**TASK DIRECTIONS:** Find each line below that contains the word "contrato" and copy those lines.

**DATA FOR THE TASK:**
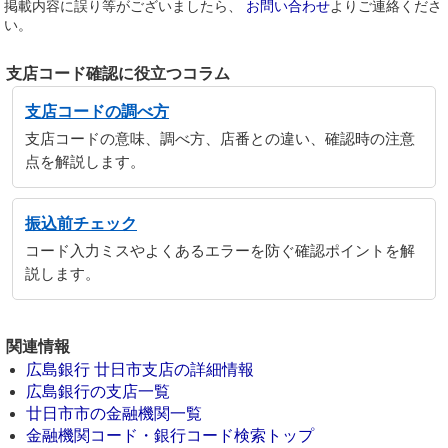
掲載内容に誤り等がございましたら、
お問い合わせ
よりご連絡くださ
い。
支店コード確認に役立つコラム
支店コードの調べ方
支店コードの意味、調べ方、店番との違い、確認時の注意
点を解説します。
振込前チェック
コード入力ミスやよくあるエラーを防ぐ確認ポイントを解
説します。
関連情報
広島銀行 廿日市支店の詳細情報
広島銀行の支店一覧
廿日市市の金融機関一覧
金融機関コード・銀行コード検索トップ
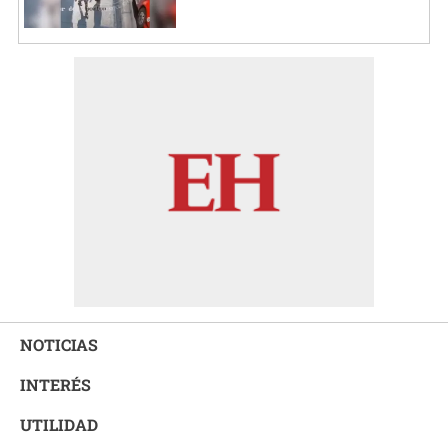
NOTICIAS
INTERÉS
UTILIDAD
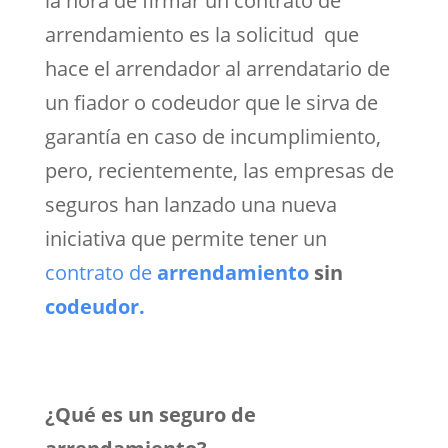
la hora de firmar un contrato de
arrendamiento es la solicitud que
hace el arrendador al arrendatario de
un fiador o codeudor que le sirva de
garantía en caso de incumplimiento,
pero, recientemente, las empresas de
seguros han lanzado una nueva
iniciativa que permite tener un
contrato de
arrendamiento
sin
codeudor.
¿Qué es un seguro de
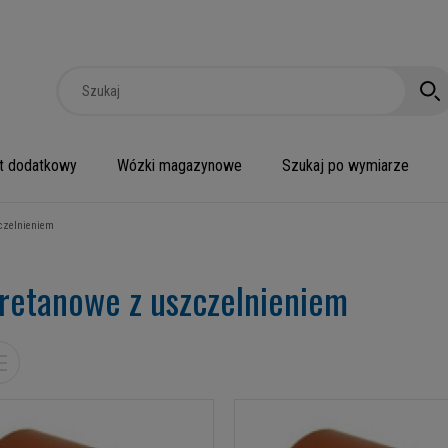
t dodatkowy
Wózki magazynowe
Szukaj po wymiarze
czelnieniem
uretanowe z uszczelnieniem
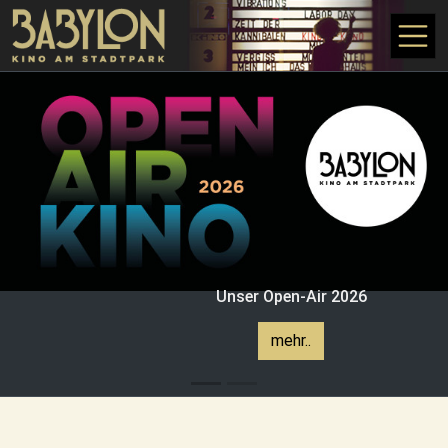
Direkt zum Inhalt
Unser Open-Air 2026
mehr..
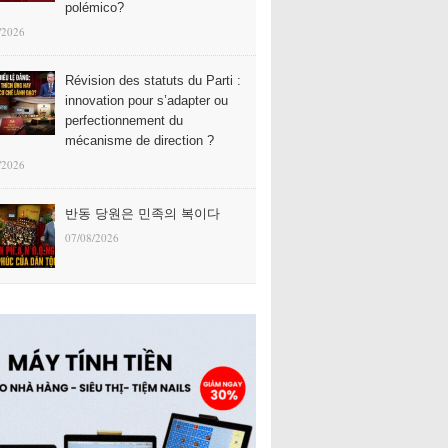
polémico?
/2026
Révision des statuts du Parti :
innovation pour s’adapter ou
perfectionnement du
mécanisme de direction ?
/2026
반동 당원은 민족의 복이다
07/08/2026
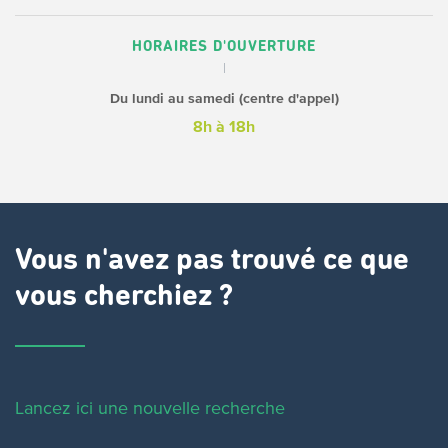
HORAIRES D'OUVERTURE
Du lundi au samedi (centre d'appel)
8h à 18h
Vous n'avez pas trouvé ce que
vous cherchiez ?
Lancez ici une nouvelle recherche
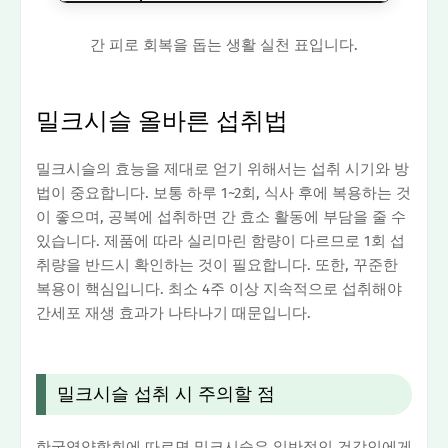
간 피로 회복을 돕는 생활 실천 표입니다.
밀크시슬 올바른 섭취법
밀크시슬의 효능을 제대로 얻기 위해서는 섭취 시기와 방
법이 중요합니다. 보통 하루 1~2회, 식사 후에 복용하는 것
이 좋으며, 공복에 섭취하면 간 효소 활동에 부담을 줄 수
있습니다. 제품에 따라 실리마린 함량이 다르므로 1회 섭
취량을 반드시 확인하는 것이 필요합니다. 또한, 꾸준한
복용이 핵심입니다. 최소 4주 이상 지속적으로 섭취해야
간세포 재생 효과가 나타나기 때문입니다.
밀크시슬 섭취 시 주의할 점
한국영양학회에 따르면 밀크시슬은 일반적인 건강인에게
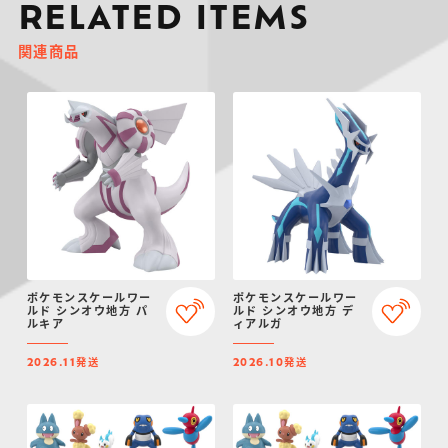
RELATED ITEMS
関連商品
ポケモンスケールワー
ポケモンスケールワー
ルド シンオウ地方 パ
ルド シンオウ地方 デ
ルキア
ィアルガ
発送
発送
2026.11
2026.10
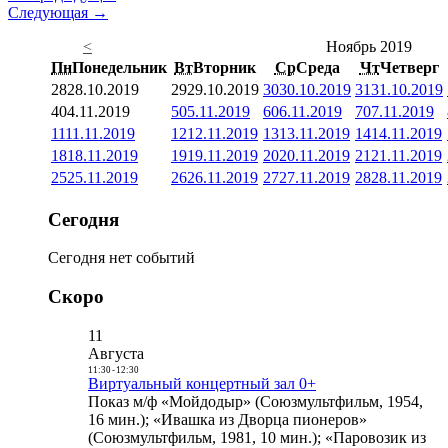
Следующая →
<
Ноябрь 2019
Пн
Понедельник
Вт
Вторник
Ср
Среда
Чт
Четверг
28
28.10.2019
29
29.10.2019
30
30.10.2019
31
31.10.2019
4
04.11.2019
5
05.11.2019
6
06.11.2019
7
07.11.2019
11
11.11.2019
12
12.11.2019
13
13.11.2019
14
14.11.2019
18
18.11.2019
19
19.11.2019
20
20.11.2019
21
21.11.2019
25
25.11.2019
26
26.11.2019
27
27.11.2019
28
28.11.2019
Сегодня
Сегодня нет событий
Скоро
11
Августа
11:30
-
12:30
Виртуальный концертный зал 0+
Показ м/ф «Мойдодыр» (Союзмультфильм, 1954,
16 мин.); «Ивашка из Дворца пионеров»
(Союзмультфильм, 1981, 10 мин.); «Паровозик из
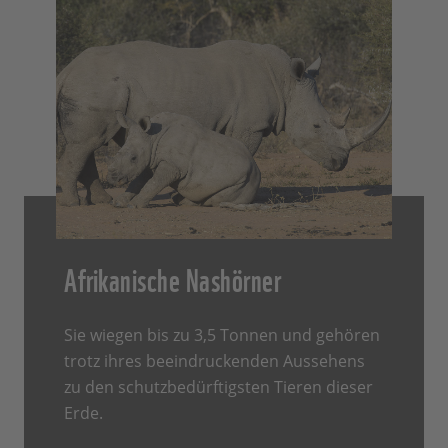
Afrikanische Nashörner
Sie wiegen bis zu 3,5 Tonnen und gehören
trotz ihres beeindruckenden Aussehens
zu den schutzbedürftigsten Tieren dieser
Erde.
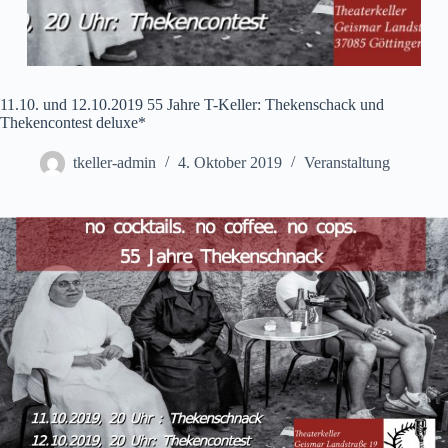
11.10. und 12.10.2019 55 Jahre T-Keller: Thekenschack und
Thekencontest deluxe*
tkeller-admin
4. Oktober 2019
Veranstaltung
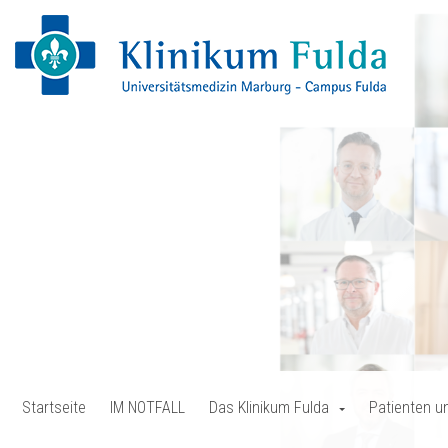
Startseite
IM NOTFALL
Das Klinikum Fulda
Patienten u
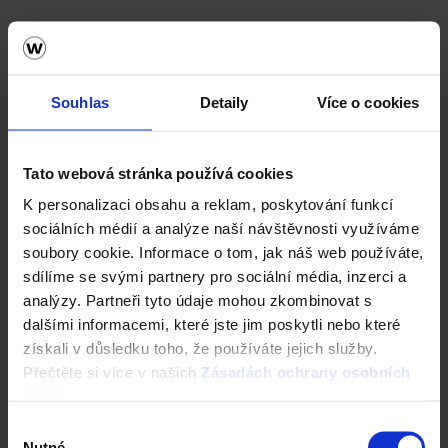
KONTAKTY PRODEJNÍHO TÝMU
Zajímá vás kde nakoupit zdivo?
Souhlas
Detaily
Více o cookies
Pokračujte na mapy prodejních oblastí, stavebnin
a stavebních firem.
Tato webová stránka používá cookies
K personalizaci obsahu a reklam, poskytování funkcí
MAPA PRODEJNÍCH OBLASTÍ
sociálních médií a analýze naší návštěvnosti využíváme
soubory cookie. Informace o tom, jak náš web používáte,
Dokumenty ke stažení
sdílíme se svými partnery pro sociální média, inzerci a
analýzy. Partneři tyto údaje mohou zkombinovat s
Prohlédněte si dokumenty ke stavebním materiálům -
dalšími informacemi, které jste jim poskytli nebo které
cihlám, stropům, překladům, zdicímu pojivu a nářadí.
získali v důsledku toho, že používáte jejich služby.
Přečtěte si více v našich
Zásadách ochrany osobních
DOKUMENTY KE STAŽENÍ
údajů
.
Výběr
Nutné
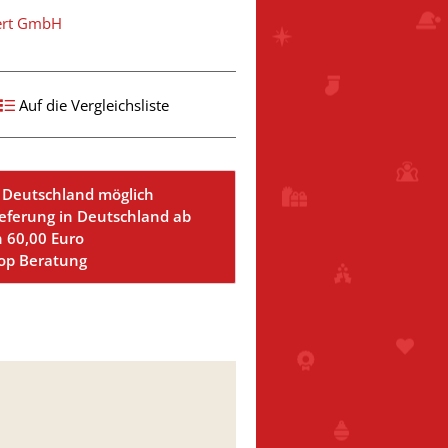
ert GmbH
Auf die Vergleichsliste
 Deutschland möglich
ieferung in Deutschland ab
n 60,00 Euro
Top Beratung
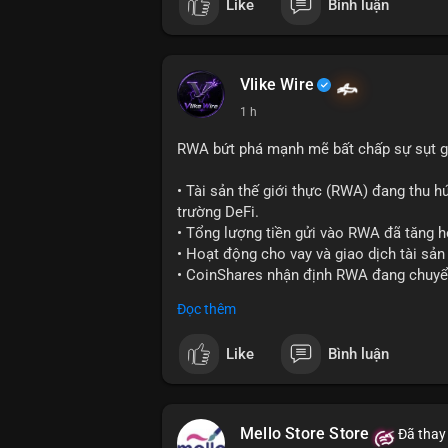
Like
Bình luận
#vlikevn
#titanbot
📰 Nguồn: Cointelegraph
Vlike Wire
1 h
RWA bứt phá mạnh mẽ bất chấp sự sụt g
• Tài sản thế giới thực (RWA) đang thu h
trường DeFi.
• Tổng lượng tiền gửi vào RWA đã tăng h
• Hoạt động cho vay và giao dịch tài s
• CoinShares nhận định RWA đang chuyển
dụng thực tế.
Đọc thêm
#rwa
#defi
#cryptonews
#binancesquare
Like
Bình luận
$btc $eth
#vlikevn
#titanbot
Mello Store Store
Đã thay 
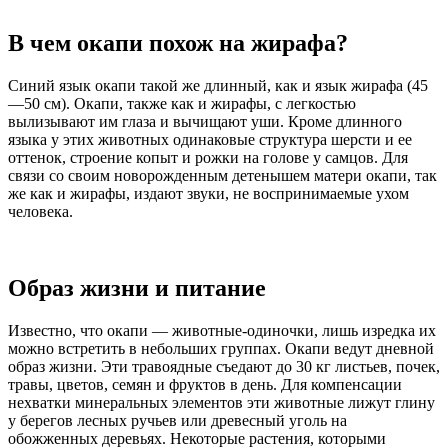
В чем окапи похож на жирафа?
Синий язык окапи такой же длинный, как и язык жирафа (45
—50 см). Окапи, также как и жирафы, с легкостью
вылизывают им глаза и вычищают уши. Кроме длинного
языка у этих животных одинаковые структура шерсти и ее
оттенок, строение копыт и рожки на голове у самцов. Для
связи со своим новорожденным детенышем матери окапи, так
же как и жирафы, издают звуки, не воспринимаемые ухом
человека.
Образ жизни и питание
Известно, что окапи — животные-одиночки, лишь изредка их
можно встретить в небольших группах. Окапи ведут дневной
образ жизни. Эти травоядные съедают до 30 кг листьев, почек,
травы, цветов, семян и фруктов в день. Для компенсации
нехватки минеральных элементов эти животные лижут глину
у берегов лесных ручьев или древесный уголь на
обожженных деревьях. Некоторые растения, которыми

**SOLUTION TO THIS PROBLEM:**
la hora de firmar un contrato de
contrato de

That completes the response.